Si je dois rendre hommage à cette famille, je ne peux oublier l’attitude des gendarmes de Nay qui devaient arrêter 6 juifs un matin de printemps 1944. La veille de l’arrestation, ils se rendirent au café du village pour boire un verre vers 19 heures, après les conversations d’usage avec le patron, ils laissèrent négligemment sur le comptoir la liste des personnes qui devaient être arrêtées le lendemain matin, six noms de juifs réfugiés. Cette information fut vite transmise dans le village. Mon père et ses amis disparurent cette nuit-là et se dispersèrent dans la région. J’ai probablement eu le tort de ne pas demander plus de détails à mon père avant sa mort, sur la vie qu’il a pu mener durant cette période jusqu’à la Libération. Une fois de plus Pierre Bellocq portera assistance à mon père et ses amis recherchés pour trouver des abris chez des amis sûrs.

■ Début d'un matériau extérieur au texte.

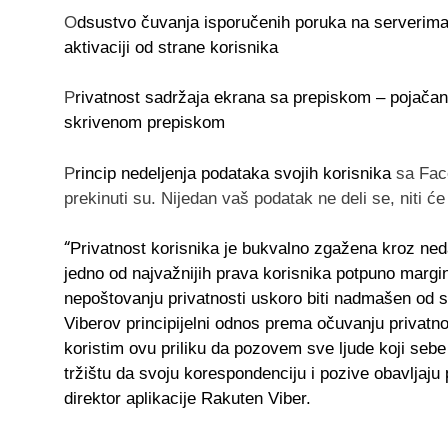
O
dsustvo čuvanja isporučenih poruka na serverim
aktivaciji od strane korisnika
P
rivatnost sadržaja ekrana sa prepiskom
– pojačan
skrivenom prepiskom
P
rincip nedeljenja podataka svojih korisnika
sa Fa
prekinuti su. Nijedan vaš podatak ne deli se, niti ć
“
Privatnost korisnika je bukvalno zgažena kroz ned
jedno od najvažnijih prava korisnika potpuno margin
nepoštovanju privatnosti uskoro biti nadmašen od st
Viberov principijelni odnos prema očuvanju privatno
koristim ovu priliku da pozovem sve ljude koji seb
tržištu da svoju korespondenciju i pozive obavljaju 
direktor aplikacije Rakuten Viber.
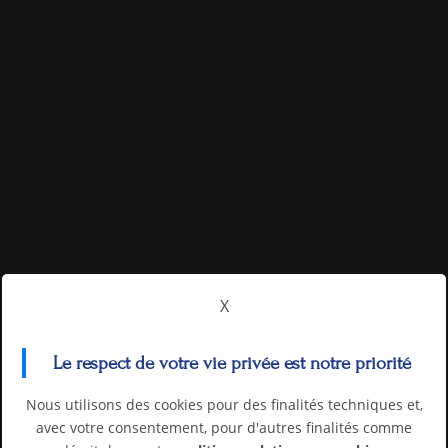
X
Le respect de votre vie privée est notre priorité
Nous utilisons des cookies pour des finalités techniques et,
avec votre consentement, pour d'autres finalités comme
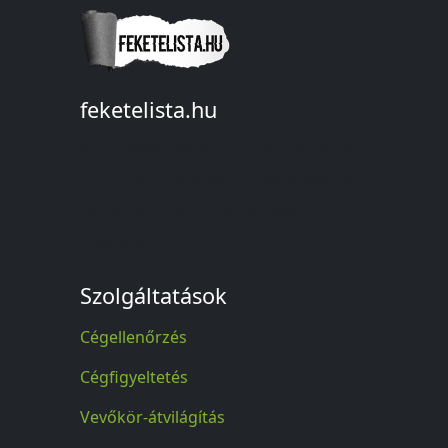
feketelista.hu
© A feketelista.hu-ról nyert bármilyen
információ sajtóbeli nyilvánosságra
hozatalakor a forrás közlése
kötelező!
Szolgáltatások
Cégellenőrzés
Cégfigyeltetés
Vevőkör-átvilágítás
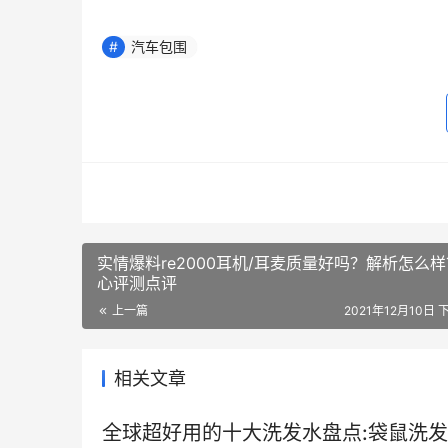
汽车包围
实情爆料re2000耳机/耳麦质量好吗？解析怎么
心评测点评
上一篇
2021年12月10日 
相关文章
全球超好用的十大洗发水盘点:袋鼠洗发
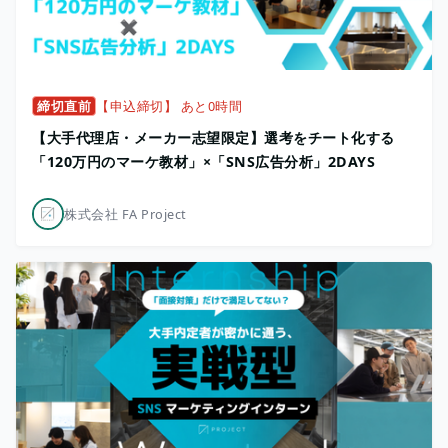
締切直前
【申込締切】 あと0時間
【大手代理店・メーカー志望限定】選考をチート化する
「120万円のマーケ教材」×「SNS広告分析」2DAYS
株式会社 FA Project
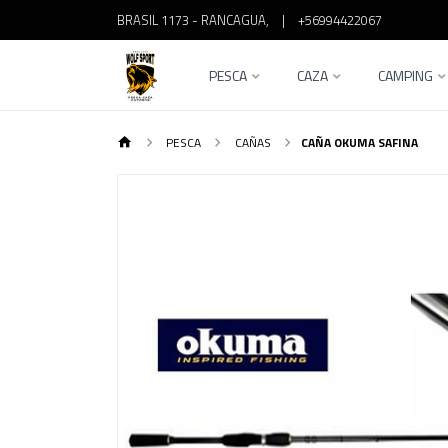
BRASIL 1173 - RANCAGUA,
|
+56994422067
PESCA
CAZA
CAMPING
PESCA
CAÑAS
CAÑA OKUMA SAFINA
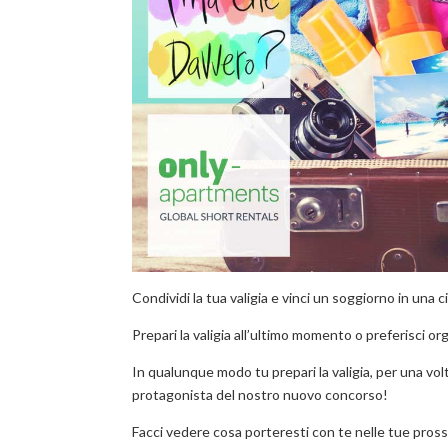
Condividi la tua valigia e vinci un soggiorno in una
Prepari la valigia all’ultimo momento o preferisci or
In qualunque modo tu prepari la valigia, per una vo
protagonista del nostro nuovo concorso!
Facci vedere cosa porteresti con te nelle tue pross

Mon père se cachera dans la campagne, dans un village situé à quelques trente kilomètres de Nay jusqu’à la Libération au mois d’août 1944.

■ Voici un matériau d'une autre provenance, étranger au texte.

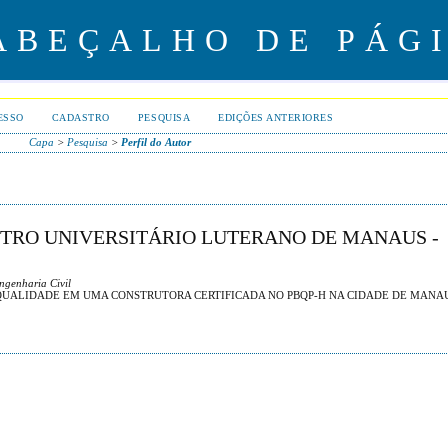
ESSO
CADASTRO
PESQUISA
EDIÇÕES ANTERIORES
Capa
>
Pesquisa
>
Perfil do Autor
NTRO UNIVERSITÁRIO LUTERANO DE MANAUS -
ngenharia Civil
 QUALIDADE EM UMA CONSTRUTORA CERTIFICADA NO PBQP-H NA CIDADE DE MANA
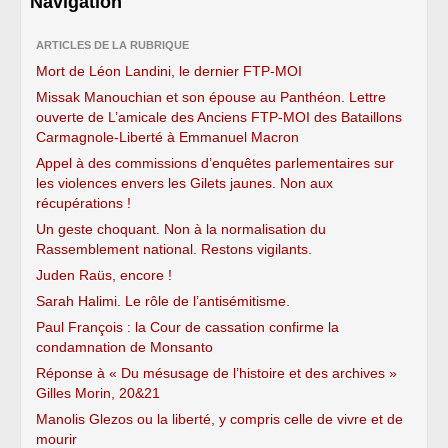
Navigation
ARTICLES DE LA RUBRIQUE
Mort de Léon Landini, le dernier FTP-MOI
Missak Manouchian et son épouse au Panthéon. Lettre
ouverte de L’amicale des Anciens FTP-MOI des Bataillons
Carmagnole-Liberté à Emmanuel Macron
Appel à des commissions d’enquêtes parlementaires sur
les violences envers les Gilets jaunes. Non aux
récupérations !
Un geste choquant. Non à la normalisation du
Rassemblement national. Restons vigilants.
Juden Raüs, encore !
Sarah Halimi. Le rôle de l’antisémitisme.
Paul François : la Cour de cassation confirme la
condamnation de Monsanto
Réponse à « Du mésusage de l’histoire et des archives »
Gilles Morin, 20&21
Manolis Glezos ou la liberté, y compris celle de vivre et de
mourir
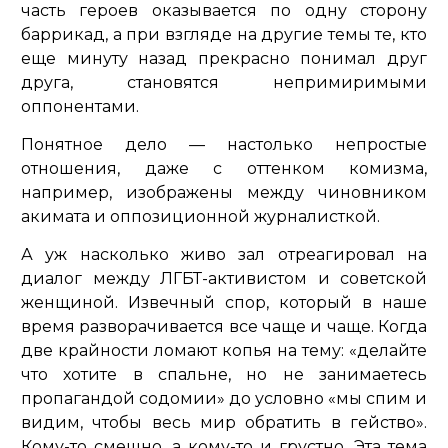
часть героев оказывается по одну сторону
баррикад, а при взгляде на другие темы те, кто
еще минуту назад прекрасно понимал друг
друга, становятся непримиримыми
оппонентами.
Понятное дело — настолько непростые
отношения, даже с оттенком комизма,
например, изображены между чиновником
акимата и оппозиционной журналисткой.
А уж насколько живо зал отреагировал на
диалог между ЛГБТ-активистом и советской
женщиной. Извечный спор, который в наше
время разворачивается все чаще и чаще. Когда
две крайности ломают копья на тему: «делайте
что хотите в спальне, но не занимаетесь
пропагандой содомии» до условно «мы спим и
видим, чтобы весь мир обратить в гейство».
Кому-то смешно, а кому-то и грустно. Эта тема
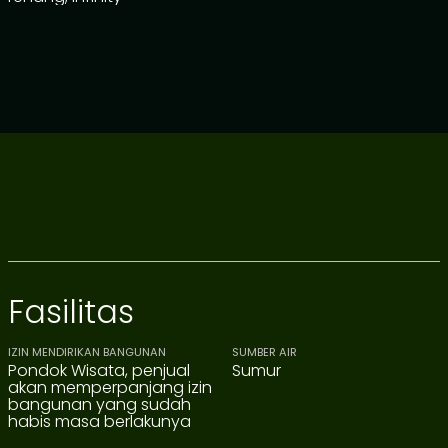
Fasilitas
IZIN MENDIRIKAN BANGUNAN
SUMBER AIR
Pondok Wisata, penjual
Sumur
akan memperpanjang izin
bangunan yang sudah
habis masa berlakunya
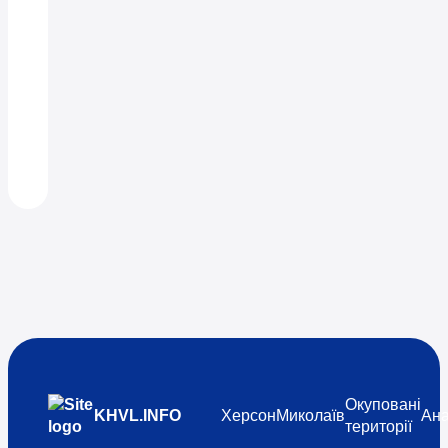
Окуповані
KHVL.INFO
Херсон
Миколаїв
Ана
території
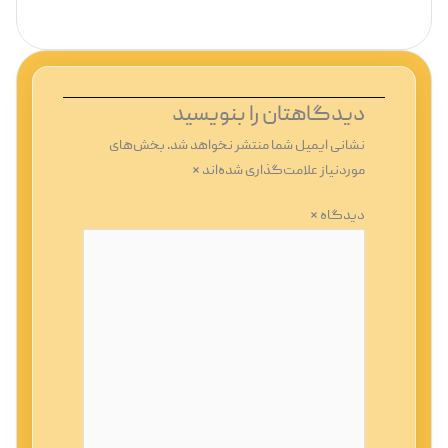
دیدگاهتان را بنویسید
نشانی ایمیل شما منتشر نخواهد شد.
بخش‌های
موردنیاز علامت‌گذاری شده‌اند
*
دیدگاه
*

Je venais d’avoir dix ans le 3 juin 1944. Mon père en fuite, la situation semblait de plus en plus incertaine et risquée à Nay, c’est pourquoi ma mère qui avait la nationalité turque, un passeport en règle et qui était reconnue comme telle par la Turquie, décida de fuir vers ce pays dans lequel vivait encore une grande partie de sa famille. Pour rejoindre Smyrne, Izmir aujourd’hui, il fallait en ce mois de juin 1944, prendre le train jusqu’à Paris, puis traverser l’Europe par l’Orient-Express jusqu’à Istanbul, quelle aventure… Nous passerons deux nuits et deux jours dans ce train, nous serons mitraillés sept fois, avec une scène qui se répétera comme dans un film, des blessés parmi les passagers, quelques morts aussi (je me demande aujourd’hui, comment ma mémoire d’enfant a pu oublier ou effacer ces drames), attentes, chaleur, fatigue. Arriverons-nous un jour en Turquie? Blois, terminus, tout le monde descend, adieu Paris, adieu Izmir et la Turquie, le débarquement a eu lieu en Normandie, dans la gare c’est un pagaille indescriptible. Finalement des hébergements seront organisés, nous serons orientés vers un centre de colonie de vacances tenu par des ecclésiastiques à Candé dans un petit château. Les parents seront logés dans une aile du château, les enfants seront mélangés dans les dortoirs aux autres enfants et participeront à la vie des vacanciers. Et puis, un soir, les prêtres responsables entonnèrent avec force La Marseillaise, les Allemands étaient partis, c’était la libération et la joie, on nous distribua du pain blanc. Nous regagnâmes Paris, mon père nous rejoignit quelques jours plus tard, la vie recommençait.

Il est temps de reconnaître et d’honorer les hommes et les femmes qui au risque de leur vie ont lutté, résisté dans l’anonymat sans exiger quelque récompense ou contrepartie que ce soit, se contentant de leur conviction du devoir d’humanité accompli. Pour ces personnes, apporter une assistance à des enfants et à des familles en fuite devant l’Allemand allait de soi. Si Pierre et Marie Bellocq, Albert et Sidonie Marie Labédays représentent l’exemple admirable de cet engagement, il me semble qu’il est aussi nécessaire d’associer le village de Nay au sein duquel beaucoup d’inconnus oubliés, aujourd’hui disparus, ont spontanément secouru les nombreuses familles juives en errance pendant ces années de guerre. Par l’évocation de ces souvenirs enfouis dans notre mémoire, nous manifestons notre désir de transmettre à nos jeunes générations l’exemple d’un esprit de justice et de tolérance. La xénophobie, l’intolérance, le racisme ne peuvent servir de base à quelque société que ce soit, tout autour de nous dans le monde ces principes sont utilisés par des pouvoirs dictatoriaux ou soi-disant démocratiques, par des groupes sectaires ou intégristes pour justifier arrestations, massacres et génocides.